In Vienna last month, 33 countries signed the Wassenaar Arrangement, agreeing to put export controls on some kinds of secure software. Although "mass market" software is considered exempt from these controls, the software which falls into this category is not very secure, according to Moechel. "That stuff can be cracked in a matter of milliseconds," he said.

It is not clear whether PGP falls into the category of public domain software, Moechel said. PGP version 5.0 business edition is clearly a commercial program, according to GnuPG creator Koch. PGP is now owned by Network Associates and is sold commercially. Although a free version of PGP 5.0 exists, Koch said, it is not being used for commercial purposes.
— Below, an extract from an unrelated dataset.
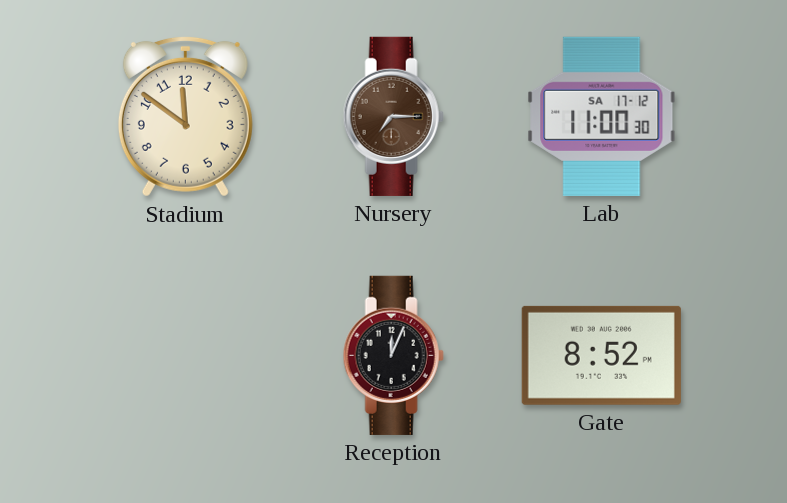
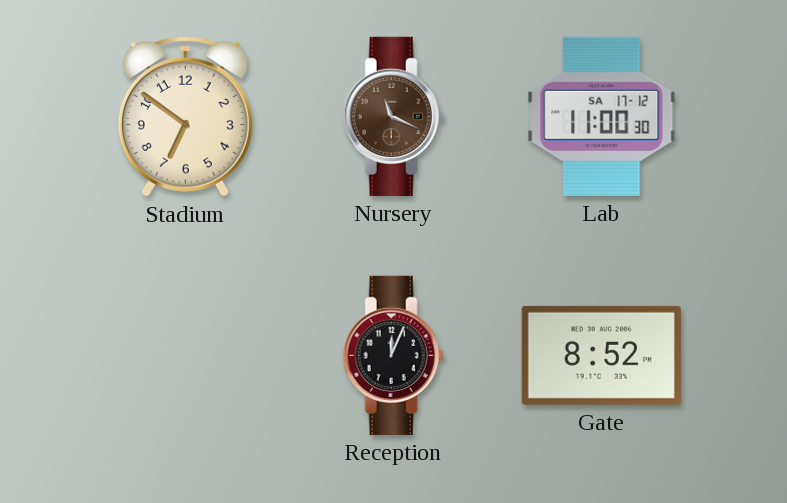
Stadium: 11:51 -> 6:51
Nursery: 7:15 -> 11:19
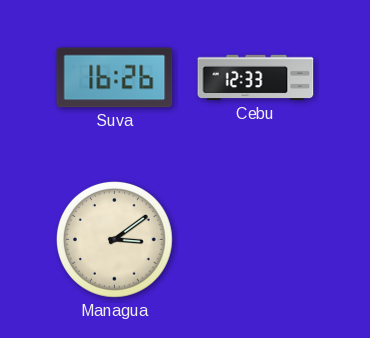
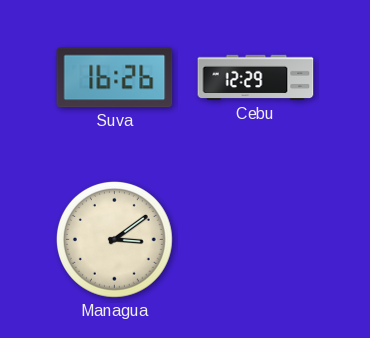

Another advantage of GnuPG is that it was developed outside the US, so it also cannot fall under any US restrictions on exporting encryption software, Koch said. The US requires permits for the export of strong encryption software.

Koch released early versions of GnuPG in December 1997, and has been improving it ever since. Now, he said, he feels he has a "good, stable program," which is ready for beta testing. In several months Koch plans to release version 1.0, after which the program will only require patches, Koch said.

Encryption technology scrambles a message so that it can only be read by authorised users, who possess a key to decrypt the message. GnuPG uses a symmetrical 128-bit key as well as an asymmetrical 1024-bit algorithm, which are used to scramble and unscramble the message, as well as to electronically sign the document.

In its current form, GnuPG will mainly be of interest to software developers, according to Moechel. "It doesn't have a graphical user interface. It also lacks some of the extra features offered by PGP-based products that run on Windows, such as a key server, which allows a function that can search the names of people that hold a public key," he said. Koch says that feature will be included in version 1.0, however.

GnuPG could easily be adapted for Windows, Koch said, but "I'm not going to do that for free. I'm not that interested in Windows," he said.

The software is already in commercial use, Koch said, and is preferred by some companies who want a program written specifically for a Unix platform, instead of for Windows. The software has some technical advantages over PGP, working better with other Unix-based programs, and using less memory than PGP, according to Koch.

GnuPG is already in commercial use and has been translated into 10 languages, he said. It has been used, for example, to encrypt a mailing list with sensitive medical information, to create anonymous e-mails in cases where someone does not want their identity traced, and to check the identity of certain parties who control Internet news forums, Koch said.

A freelance software developer, Koch created GnuPG in his spare time. "I wanted to work on something exciting," he said. He was inspired by the GNU project, an international effort to develop a free Unix-like operating system and associated applications. GNU stands for "GNU's Not Unix."

Publishing source code in the public domain is part of a movement which its advocates call freeware or open-source software. The idea is to subject source code to what some have called "massive peer review," that allows bugs in the software to be quickly detected and fixed by other users.